Start of DATA EXTRACT
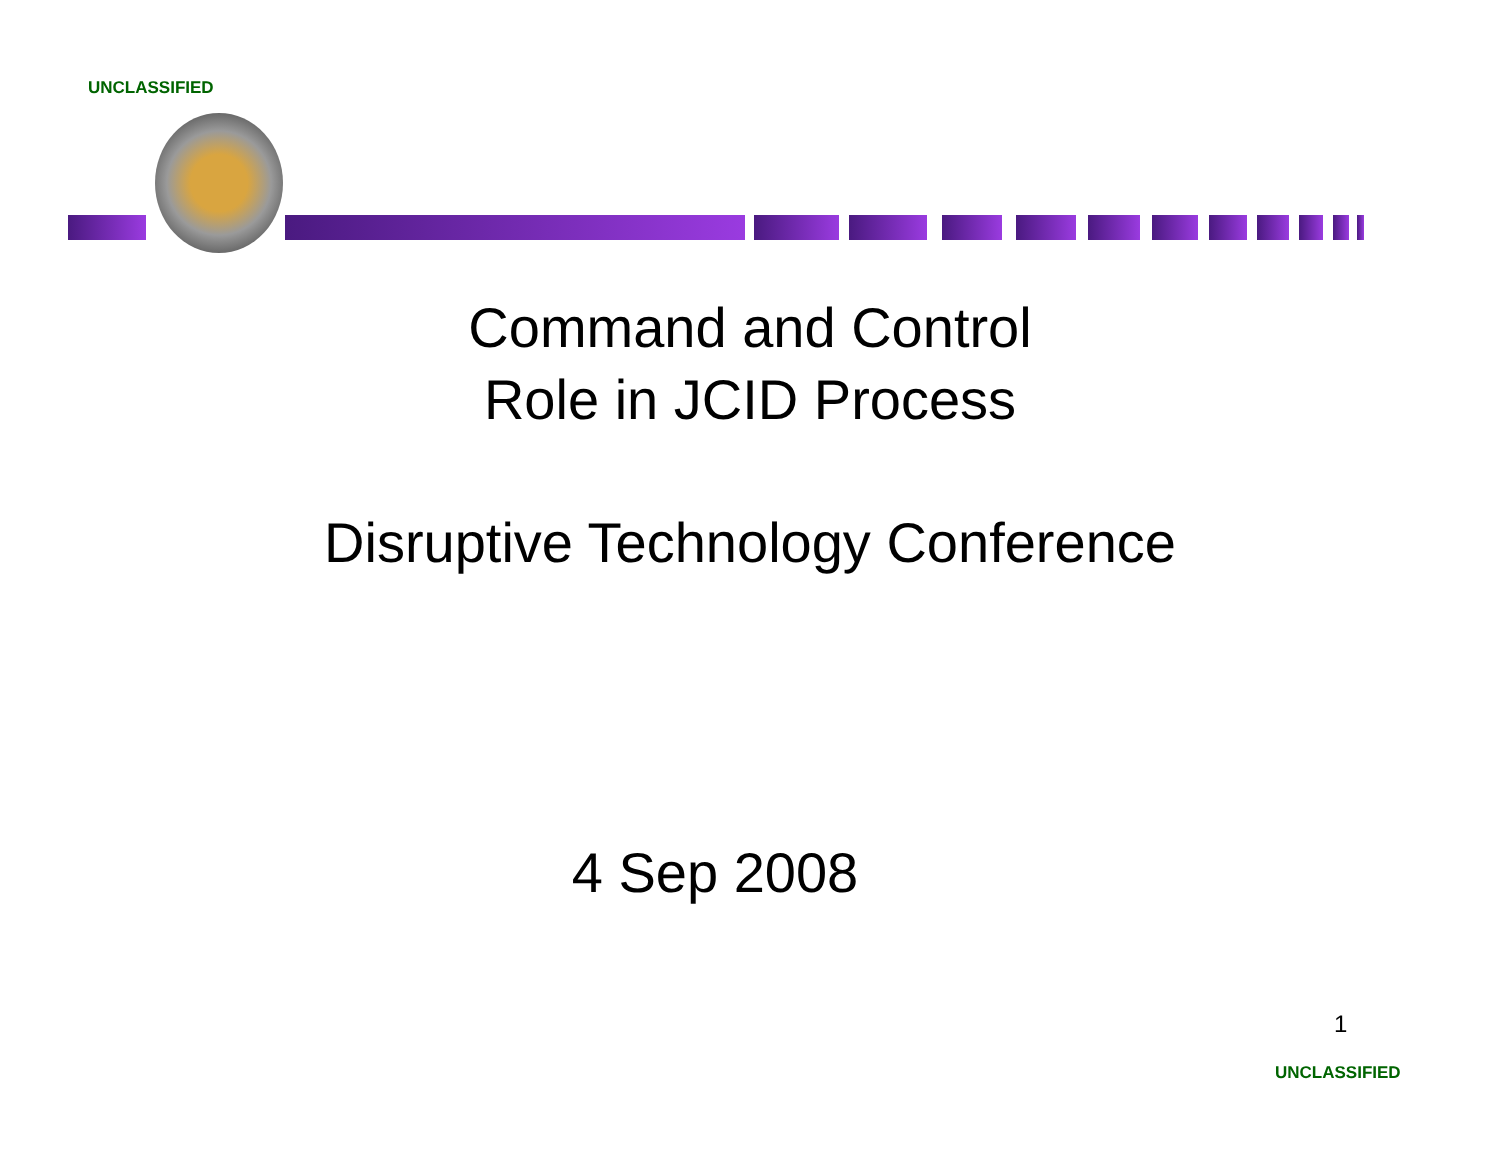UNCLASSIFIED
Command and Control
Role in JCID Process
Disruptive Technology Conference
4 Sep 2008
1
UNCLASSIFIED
End of DATA EXTRACT
TASK OBJECTIVE:
Print out each record exactly as shown, but keep the pictures out.

OUTPUT:
UNCLASSIFIED
Command and Control
Role in JCID Process
Disruptive Technology Conference
4 Sep 2008
1
UNCLASSIFIED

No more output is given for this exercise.